[Data records]
* Begin *

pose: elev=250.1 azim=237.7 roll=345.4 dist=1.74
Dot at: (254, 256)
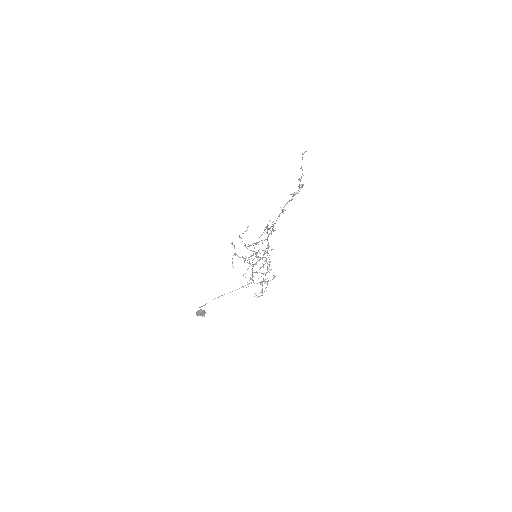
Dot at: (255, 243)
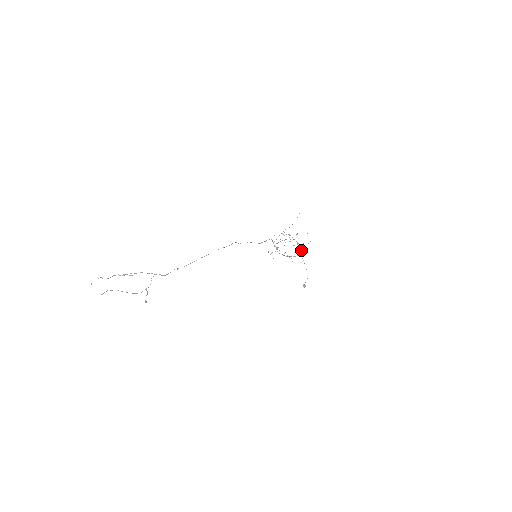
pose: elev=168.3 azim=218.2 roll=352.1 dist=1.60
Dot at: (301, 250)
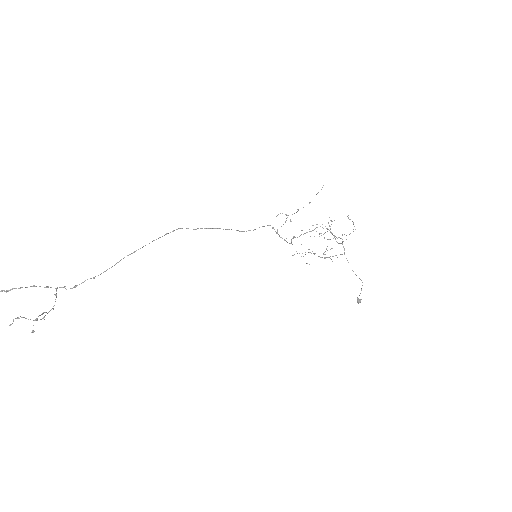
Dot at: occluded
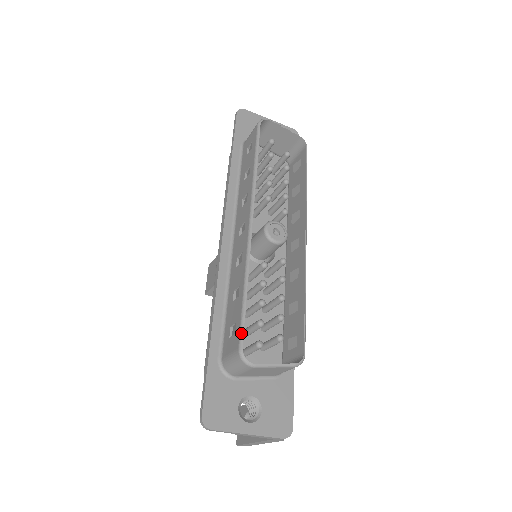
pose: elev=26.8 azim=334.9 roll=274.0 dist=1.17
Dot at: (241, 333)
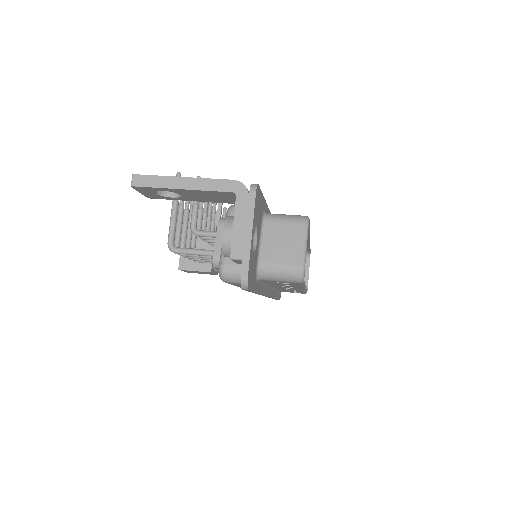
Dot at: occluded
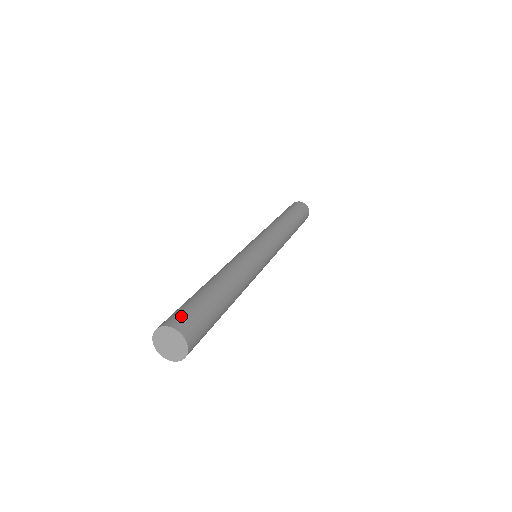
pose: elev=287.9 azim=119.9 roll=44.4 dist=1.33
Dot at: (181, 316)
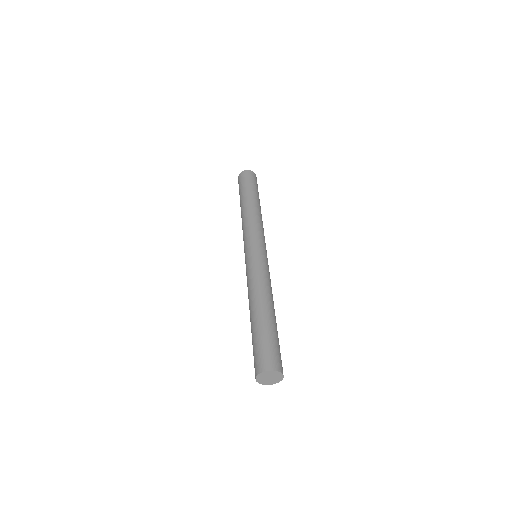
Dot at: (262, 358)
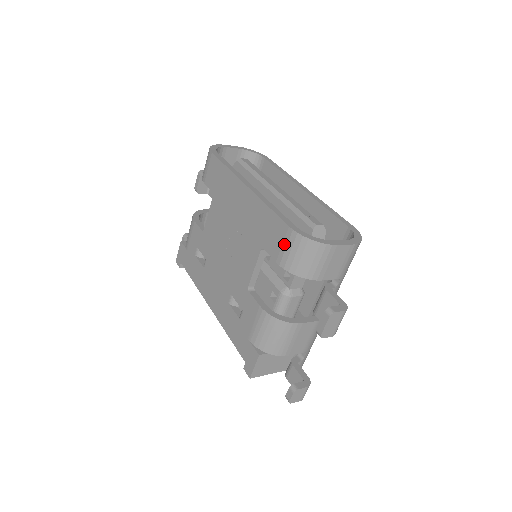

* End *

EXERCISE AIM
Copy every line of the rows above word for word, leaving out the pictures.

ANSWER TO THIS PROBLEM
pose: elev=250.1 azim=237.7 roll=345.4 dist=1.74
Dot at: (254, 256)
Dot at: (255, 243)
pose: elev=168.3 azim=218.2 roll=352.1 dist=1.60
Dot at: (301, 250)
Dot at: occluded
pose: elev=26.8 azim=334.9 roll=274.0 dist=1.17
Dot at: (241, 333)
Dot at: occluded
pose: elev=287.9 azim=119.9 roll=44.4 dist=1.33
Dot at: (181, 316)
Dot at: (262, 358)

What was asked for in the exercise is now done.